Chi ha colpo d’occhio lo può notare nei supermercati più attenti all’esposizione delle merci: nelle corsie traboccanti di prodotti c’è uno spazietto che non si riesce mai del tutto a riempire, a volte è persino sfornito se non deserto. È quello riservato alle uova. Mese dopo mese, stanno scomparendo gradualmente. Certo, qualche confezione c’è quasi dappertutto, ma si tratta di poche unità accanto alle decine e decine di cartoni del latte, o di pacchi di riso e pasta. Molto meno rispetto allo spazio previsto.
È un fenomeno che accade in tutta Italia e Verona non fa eccezione: le uova sono calate nei due Esselunga, al Pam di via dei Mutilati, nei punti vendita della catena Auchan. E, se possibile, ancora di più nei piccoli negozi a conduzione familiare.
Ma se questo succede dalla Valle d’Aosta alla Sicilia, Verona è doppiamente coinvolta in qualcosa che mostra tutti i sintomi di una crisi di mercato, a partire da un aumento dei prezzi alla produzione. La provincia, infatti, è tra le prime produttrici di uova in Italia. Solo il Veneto ne produce il 22% del totale nazionale (è secondo dopo la Lombardia), ma l’industria avicola è concentrata quasi del tutto tra il Veronese e il Padovano. E la carenza di uova al dettaglio è solo l’ultimo tassello di un anno nero per gli allevatori della zona.
La prima ragione? L’aviaria. Anche se la notizia non è arrivata ai media nazionali: il 2017 è stato l’anno peggiore da quando circola il virus. Decine i focolai in provincia: ognuno di essi è costato centinaia di capi soppressi, anche se gli animali trovato ammalati quasi sempre non sono mai più di due o tre. Ma quel che spaventa maggiormente gli allevatori è il cordone sanitario che ne consegue, che ha la funzione di evitare che il virus si propaghi. Ad ogni contagio, in un raggio di circa trenta chilometri viene istituita una zona di ulteriore restrizioni (Zur) dove viene interdetto per un lungo periodo l’accasamento, ossia la sostituzione di animali. «Una procedura necessaria, ma che porta inevitabilmente al calo dei capi presenti – nota Renato Rossi, presidente dell’Associazione veneta allevatori – manca un rinnovo della popolazione. E inevitabilmente ci sono ritardi nei rifornimenti». Ma c’è da fare i conti anche con lo scandalo del Fipronil, l’insetticida che ha contaminato alcune partite, specie di provenienza olandese.

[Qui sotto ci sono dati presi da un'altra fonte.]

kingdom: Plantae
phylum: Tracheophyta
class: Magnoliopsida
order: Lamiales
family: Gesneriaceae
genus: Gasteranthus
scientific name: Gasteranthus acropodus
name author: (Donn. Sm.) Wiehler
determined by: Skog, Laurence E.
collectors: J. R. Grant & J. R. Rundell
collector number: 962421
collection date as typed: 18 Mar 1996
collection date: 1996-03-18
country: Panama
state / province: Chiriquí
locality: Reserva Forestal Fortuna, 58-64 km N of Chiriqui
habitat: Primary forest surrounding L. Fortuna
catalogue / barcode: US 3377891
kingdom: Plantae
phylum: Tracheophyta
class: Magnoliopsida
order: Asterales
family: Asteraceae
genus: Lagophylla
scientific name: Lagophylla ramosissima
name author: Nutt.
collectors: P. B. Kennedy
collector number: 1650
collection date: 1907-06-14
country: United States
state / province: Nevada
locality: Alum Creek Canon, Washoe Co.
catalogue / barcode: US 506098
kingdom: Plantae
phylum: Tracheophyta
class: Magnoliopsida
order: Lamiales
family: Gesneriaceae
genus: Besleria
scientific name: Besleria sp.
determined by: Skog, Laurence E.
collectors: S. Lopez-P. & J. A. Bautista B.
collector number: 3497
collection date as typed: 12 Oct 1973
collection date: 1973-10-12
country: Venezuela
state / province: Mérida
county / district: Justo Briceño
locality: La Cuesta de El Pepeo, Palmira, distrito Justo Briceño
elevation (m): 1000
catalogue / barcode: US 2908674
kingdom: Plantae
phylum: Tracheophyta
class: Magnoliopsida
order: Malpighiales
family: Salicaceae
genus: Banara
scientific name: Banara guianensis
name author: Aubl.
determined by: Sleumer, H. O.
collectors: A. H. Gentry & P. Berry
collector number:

La Coldiretti calcola che mancano al conteggio circa cento milioni di uova a livello italiano. Un crollo produttivo enorme, superiore al 10%. Ed è già allarme sulla filiera che include pastifici artigianali e aziende dolciarie (due specialità veronesi, peraltro). L’uovo è anche l’ingrediente del panettone e del pandoro, e si prospetta un Natale impegnativo. L’aumento dei prezzi, per il momento, è aumentato soprattutto al dettaglio. Claudio Valente, presidente di Coldiretti Verona, parla del 55% alla produzione, un record. «Pesa per quattordici euro ogni cento uova – spiega – ma non è l’unico prodotto ad essere scarso. Ci sono flessioni anche nelle mele, nelle olive e nel vino. La produzione di miele è calata addirittura del 50%». C’è infine un’ultima causa: i consumatori premiano sempre di più le uova biologiche. Quasi tutti i grossisti, ormai, non comprano più quelle provenienti da galline in batteria: si pretende l’allevamento a terra. «A Verona si sono adeguati quasi tutti – dice uno dei maggiori allevatori, Nicola Scapini, un milione di capi a Isola della Scala – con un investimento che in larga parte non è ancora stato ripagato. A noi torna in tasca pochissimo: ora è impossibile produrre uova a meno di 13 centesimi, ma sugli scaffali se ne trovano anche a dieci: evidentemente ci sono molti prodotti esteri non adeguatamente tracciati».